Laurent Jouffrault, administrateur du Conservatoire de la Résistance & de la Déportation des Deux-Sèvres et des régions limitrophes (CRD79) évoque le souvenir de son grand-père le Général Paul Jouffrault, et de son père le Lieutenant Colonel Frédéric Jouffrault, dont voici le texte dans son intégralité :


« Mon grand-père est né en 1885, Saint-Cyrien de la promotion 1910, il fait une brillante guerre 1914-1918. Cavalier, il prend le Commandement du 4ème Spahis Marocain en 1936, puis de la 1ère Brigade de Spahis en 1940.  A la tête de cette Brigade, il va bousculer les Allemands à plusieurs reprises et ne se repliant que sur ordre du Commandement. La veille de l'armistice, une contre-attaque permet de reprendre un village à l'ennemi dans la vallée du Rhône pour laquelle la Brigade recevra une Citation à l'ordre de l'Armée.

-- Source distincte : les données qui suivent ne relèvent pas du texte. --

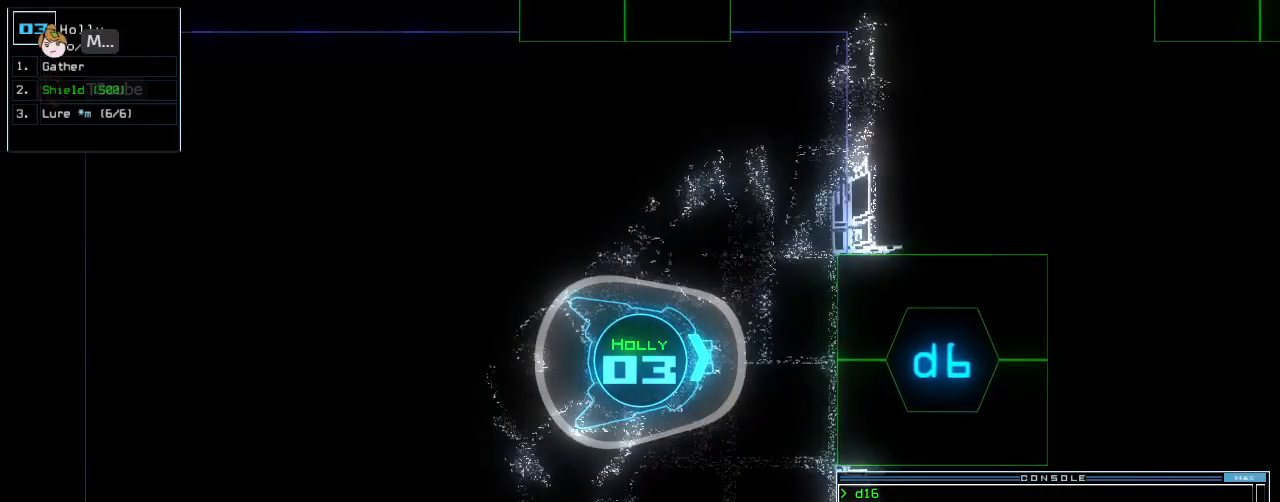
Gameplay with keyboard; each line is a JSON object with the keys held at the frame after it. "events" lists presses ("down") and releases ("up") of ".", "0", "1", "2", "3", "4", "5", "6", "7", "8", "9", "a", "b", "backspace", "c", "caps_lock", "comma", "ctrl_l", "ctrl_r", "d", "down", "e", "equals", "escape", "f", "f12", "g", "h", "i", "j", "k", "l", "left", "m", "minus", "n", "o", "p", "q", "quote", "r", "return", "right", "s", "semicolon", "shift_l", "shift_r", "space", "t", "tab", "tilde", "u", "up", "v", "w", "x", "y" and "z" between this image and that frame as [ms after this image, input, new state], when the widget could be followed in between. No other keys are recorded. Mouse input is not recorded. Not read: other_keys.
{"keys": ["return", "up"], "events": [[160, "space", "up"], [500, "return", "down"]]}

 Promu Général, il est nommé Gouverneur Militaire d'Oujda au Maroc, jusqu'à sa mise à la retraite par l'Amiral Darlan le 13 août 1942. Malgré les conseils du Général Béthouart, il rentre en Métropole et vient habiter en Vendée. Là, il entre en contact avec le Général Delestraint et devient chef d'Etat-Major de l'Armée Secrète pour la zone Sud.

 A la suite probablement de l'arrestation de son fils Frédéric, la Gestapo vient l'arrêter à son domicile le 1er août 1943 au matin et l'emmène à Poitiers pour interrogatoire. Dans un premier temps, les choses se déroulent correctement, mais ayant été dénoncé par un agent double, le régime de détention change radicalement et ma grand-mère, au cours des rares visites qu'elle a obtenues, a pu se rendre compte de la dégradation de son état à la prison de la Pierre Levée de Poitiers.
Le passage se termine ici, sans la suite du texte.